E. Würdigung Der Kanton Zürich braucht zur Gewährleistung der Gesundheitsversorgung ein neues Kinderspital. Seine Erstellung auf Zürcher Stadtgebiet und in unmittelbarer Umgebung weiterer spezialisierter universitärer und nichtuniversitärer medizinischer Leistungsträger ist sinnvoll. Das neue Kinderspital in Zürich Lengg fügt sich in die Gesamtstrategie der medizinischen Versorgung ein, d. h. in die Konzentration der universitären medizinischen Dienstleistungen am Standort Zürich. Es stellt sowohl in der kantonalen als auch in der nationalen pädiatrischen Versorgung einen Meilenstein dar. Die Eleonorenstiftung ist auch künftig die richtige Partnerin für alle Belange der universitären pädiatrischen Leistungserbringung. Die Eleonorenstiftung hat den mit diesem Beschluss zu regelnden weiteren Schritten und dem Abschluss der beiden vorliegenden Vereinbarungen zugestimmt.
Dispositiv
Auf Antrag der Gesundheitsdirektion und der Baudirektion beschliesst der Regierungsrat:
I. Der Regierungsrat stimmt der Verlegung des Kinderspitals von Zürich Hottingen nach Zürich Lengg zu.

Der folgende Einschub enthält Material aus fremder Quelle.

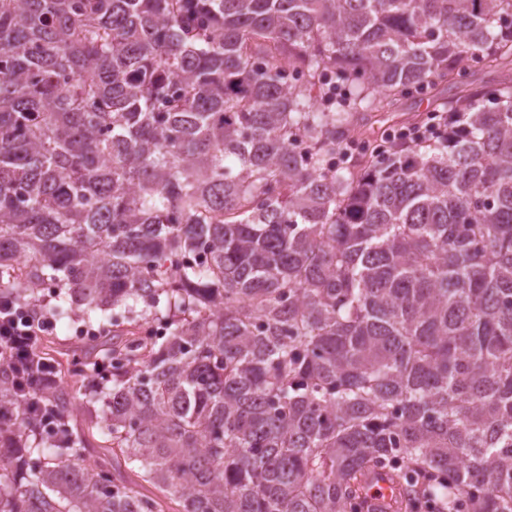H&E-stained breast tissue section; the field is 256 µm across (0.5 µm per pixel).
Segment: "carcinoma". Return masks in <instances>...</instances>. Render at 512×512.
I'll return each instance as SVG.
<instances>
[{
    "instance_id": "carcinoma-1",
    "label": "carcinoma",
    "mask_w": 512,
    "mask_h": 512,
    "mask_svg": "<svg viewBox=\"0 0 512 512\" xmlns=\"http://www.w3.org/2000/svg\"><path fill=\"white\" fill-rule=\"evenodd\" d=\"M473 56L512 0H0V296L98 332L0 345V512H512V74L329 166Z\"/></svg>"
}]
</instances>
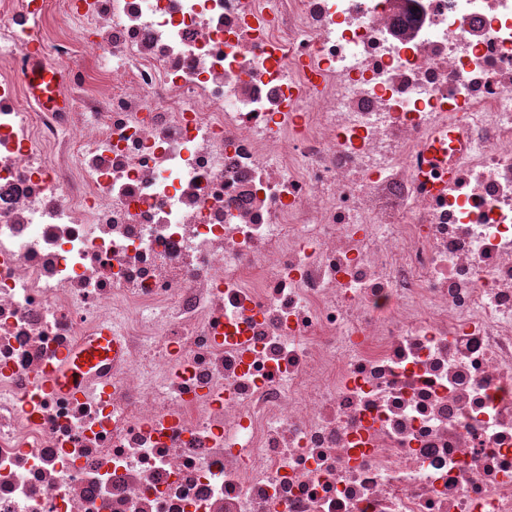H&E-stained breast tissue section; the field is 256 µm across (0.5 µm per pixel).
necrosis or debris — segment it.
<instances>
[{
	"label": "necrosis or debris",
	"instance_id": "obj_1",
	"mask_svg": "<svg viewBox=\"0 0 512 512\" xmlns=\"http://www.w3.org/2000/svg\"><path fill=\"white\" fill-rule=\"evenodd\" d=\"M0 512H512V0H0ZM120 356V337L108 331L92 343L80 344L69 358L65 368L51 379L50 384L68 393H79L85 384V373L90 368L106 361L114 364Z\"/></svg>",
	"mask_w": 512,
	"mask_h": 512
}]
</instances>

II. Der Regierungsrat stimmt dem Vorhaben der Eleonorenstiftung, in Zürich Lengg einen Neubau für das Kinderspital zu erstellen zu.
III. Die Grundstücke Kat.-Nrn. RI1259 und RI2632, Zürich Lengg, werden per 31. Dezember 2008 zum Gesamtrestbuchwert von Fr. 2 vom Verwaltungs- ins Finanzvermögen übertragen.

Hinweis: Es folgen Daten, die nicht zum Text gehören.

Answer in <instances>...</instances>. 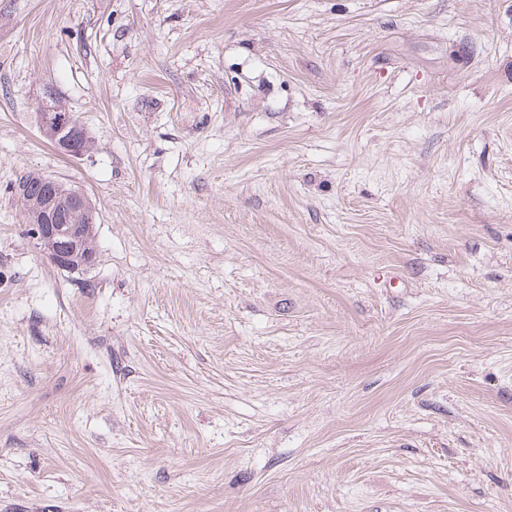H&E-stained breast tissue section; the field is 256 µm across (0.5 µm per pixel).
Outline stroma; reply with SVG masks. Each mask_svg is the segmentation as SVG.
Returning a JSON list of instances; mask_svg holds the SVG:
<instances>
[{"label": "stroma", "mask_w": 512, "mask_h": 512, "mask_svg": "<svg viewBox=\"0 0 512 512\" xmlns=\"http://www.w3.org/2000/svg\"><path fill=\"white\" fill-rule=\"evenodd\" d=\"M0 512H512V0H0ZM53 108L54 109L51 112H39L38 123L43 130H48L50 132V136L58 150L66 155L75 157L82 156V153L84 155L91 153V150H93V143L86 134L78 118L72 112H68L60 104L55 103ZM52 112L65 116L69 122L64 121L63 117L57 116L55 118ZM70 123L71 130L74 131L75 136L79 140V148L75 146L73 138H70L69 136L59 138L64 131L70 127ZM79 149L81 151H79ZM45 178L46 177L43 175L32 172L26 174L20 179L17 184L16 196L21 214L27 224H34V233L36 237H40L41 239H64L62 249L56 248L55 241H40L41 248H43V250H45L49 255L52 252L51 250L56 248V252L49 256L56 266L70 271H76L82 267H89L93 265L95 261L94 257L96 258L94 237L91 235H84L88 234L89 231H91V233L93 232L94 222L92 219L89 220V216L93 213L91 207L89 208L88 213L84 214L73 211L67 204H60L56 211L55 199L61 192L66 190V188L58 180L47 177V192L46 183L44 182ZM39 211L40 213L37 224L36 220ZM56 212H58L57 218L60 224L56 223ZM88 220L89 224H87ZM64 224L68 225L73 230L65 228ZM83 224H86L85 233H82ZM73 232H77L80 235L79 247L77 236H75ZM76 252V258H79L77 262H80L81 259L86 256L94 257L87 260L84 259L80 266L77 265L74 267L70 261L71 257Z\"/></svg>", "instance_id": "obj_1"}]
</instances>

IV. Die Baudirektion wird ermächtigt, den Tauschvertrag mit der Kinderspital Zürich – Eleonorenstiftung über den Erwerb der Grundstücke Kat.-Nrn. HO4387 und FL1463 in Zürich Hottingen bzw. Zürich Fluntern und die Abtretung der Grundstücke Kat.-Nrn. RI1259, RI2632 Leistung einer Tauschaufgabe zu unterzeichnen und grundbuchamtlich zu vollziehen.
V. Die Gesundheitsdirektion wird ermächtigt, die Vereinbarung mit der Kinderspital Zürich – Eleonorenstiftung betreffend die Erstellung, den Betrieb und die Finanzierung eines neuen Kinderspitals zu unterzeichnen.
VI. Mitteilung an die Kinderspital Zürich – Eleonorenstiftung, Steinwiesstrasse 75, 8032 Zürich (im Dispositiv), sowie an die Finanzdirektion, die Baudirektion und die Gesundheitsdirektion.